BMW CEO Oliver Zipse October 19 even went so far as to defend China’s market policies and compare them favorably to how President Joe Biden is changing the playing field in the U.S. The 50-50 joint ventures that Beijing required foreign carmakers to set up in China were “fair for everyone,” Zipse said in an interview near BMW's plant in Spartanburg, South Carolina. He warned that the Biden administration’s climate law designed to wean the US off battery materials sourced from China could provoke retaliatory steps and set off a “dangerous” game of trade barriers.
It would be unreasonable of these companies to make any rash, pre-emptive moves before any further escalation of geopolitical tensions. But after having had to turn their energy-sourcing strategies on a dime and contemplate writing off big investments in Russia this year, Germany's automakers are crossing their fingers that they’re not forced to make much tougher choices about their far more consequential business presence in the People’s Republic.

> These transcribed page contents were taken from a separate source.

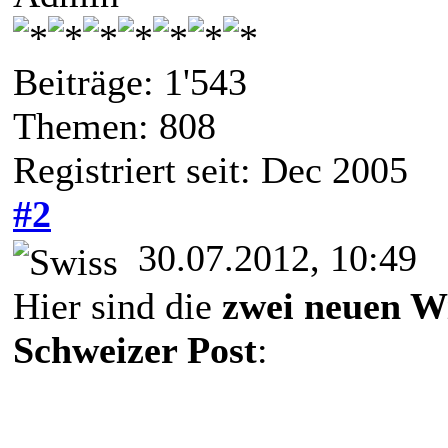
Beiträge: 1'543
Themen: 808
Registriert seit: Dec 2005
#2
30.07.2012, 10:49
Hier sind die
zwei neuen W
Schweizer Post
:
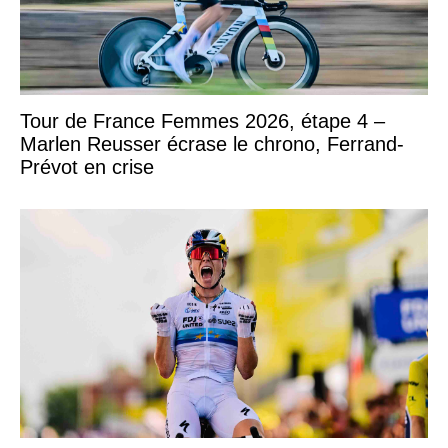
Tour de France Femmes 2026, étape 4 –
Marlen Reusser écrase le chrono, Ferrand-
Prévot en crise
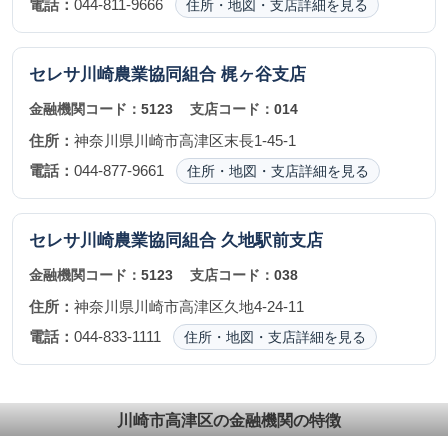
電話：
044-811-9666
住所・地図・支店詳細を見る
セレサ川崎農業協同組合
梶ヶ谷支店
金融機関コード：
5123
支店コード：
014
住所：
神奈川県川崎市高津区末長1-45-1
電話：
044-877-9661
住所・地図・支店詳細を見る
セレサ川崎農業協同組合
久地駅前支店
金融機関コード：
5123
支店コード：
038
住所：
神奈川県川崎市高津区久地4-24-11
電話：
044-833-1111
住所・地図・支店詳細を見る
川崎市高津区の金融機関の特徴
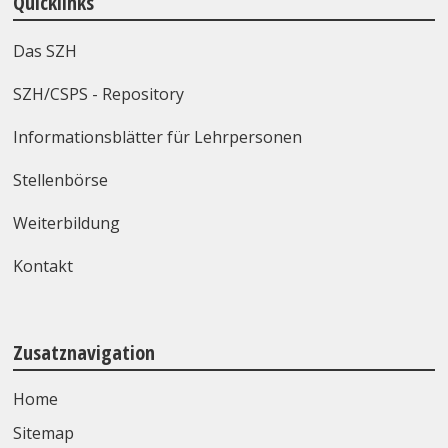
Quicklinks
Das SZH
SZH/CSPS - Repository
Informationsblätter für Lehrpersonen
Stellenbörse
Weiterbildung
Kontakt
Zusatznavigation
Home
Sitemap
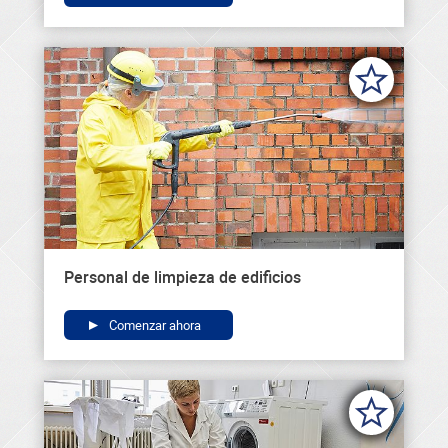
Personal de limpieza de edificios
Comenzar ahora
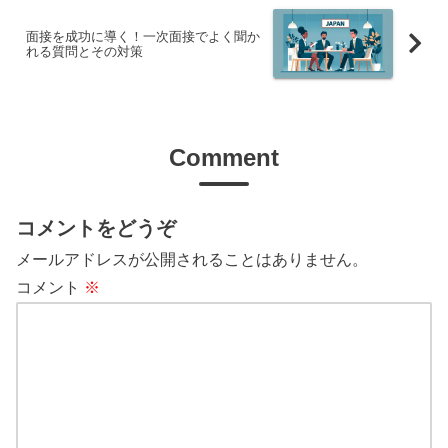
面接を成功に導く！一次面接でよく聞か
れる質問とその対策
Comment
コメントをどうぞ
メールアドレスが公開されることはありません。
コメント
※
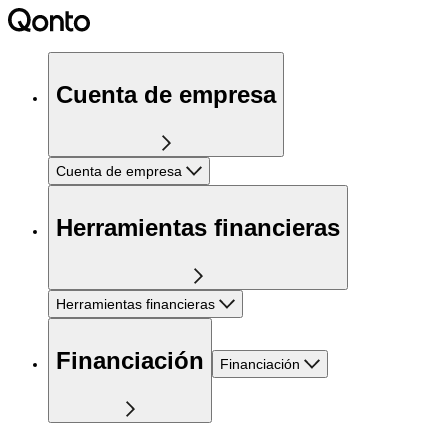
Cuenta de empresa
Cuenta de empresa
Herramientas financieras
Herramientas financieras
Financiación
Financiación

President Xi Jinping’s consolidation of power has only worsened worries that extend far beyond the auto industry. Chinese stocks have had their worst showing ever following a Communist Party Congress, after this year’s gathering dashed hopes for more market-friendly policies.

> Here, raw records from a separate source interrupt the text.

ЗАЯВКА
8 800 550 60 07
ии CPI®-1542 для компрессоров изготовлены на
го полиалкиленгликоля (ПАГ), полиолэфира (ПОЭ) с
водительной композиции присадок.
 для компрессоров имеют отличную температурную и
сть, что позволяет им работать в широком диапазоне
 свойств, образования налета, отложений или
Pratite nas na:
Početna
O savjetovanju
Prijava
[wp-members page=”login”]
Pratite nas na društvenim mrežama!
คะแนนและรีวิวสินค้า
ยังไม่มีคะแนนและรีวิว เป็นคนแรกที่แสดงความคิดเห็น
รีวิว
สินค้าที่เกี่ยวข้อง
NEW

Within the car sector, there’s concern that international carmakers’ dominance of the combustion-engine age won’t carry over to the electric era. Domestic automakers accounted for almost 80% of electric vehicle sales through the first seven months of the year, according to China’s Passenger Car Association. VW has been having the toughest time coping with what’s become a particularly more competitive mass market.
“What we see from VW at the moment is more firefighting mode than innovation leadership on the Chinese market,” said Patrick Hummel, an analyst at UBS. “Volkswagen’s position in the Chinese market is structurally at risk.
To be sure, the Germans aren’t alone. Tesla’s reliance on China has mushroomed since the company opened a factory outside Shanghai in early 2020. Earlier in October, CEO Elon Musk told the Financial Times that Taiwan should agree to become a special administrative zone of China to resolve tensions with Beijing, a proposal that angered Taipei and raised eyebrows in Washington. Democratic Senator Mark Warner said he’s frustrated that companies including Tesla seem to reckon China is so big, they’ve got to “turn a blind eye” to abuses.
There is another way. Stellantis CEO Carlos Tavares October 17 suggested he’s ready to cease making cars in China. The producer of Peugeot and Citroën cars may implement an “asset-light” strategy for those brands, repeating a phrase he used earlier in the year when announcing plans to withdraw from the company’s Jeep-making venture.
Stellantis’ pullback has been made easier by the fact it wasn’t doing so well there in the first place. VW has much more to lose, as it operates over 40 vehicle and component factories along with partners in China. When asked October 28 about his upcoming trip, Blume said it’s important that Berlin and Beijing get in touch after the party congress to exchange ideas and positions and plan further cooperation.
BMW is doing just that, shifting production of electric Mini hatchbacks to China from the U.K. and assembling an SUV model there through its partnership with Great Wall Motor. At Mercedes, well over half of the ultra-luxury — and ultra-profitable — Maybach vehicles the company sells go to customers in China, supporting its push further upmarket.
“The Germans can’t bite the hand of the one that feeds them,” said Matthias Schmidt, a Berlin-based auto analyst. “For Mr. Tavares, it’s a different story — he is likely saying what a lot of other automotive executives are thinking.”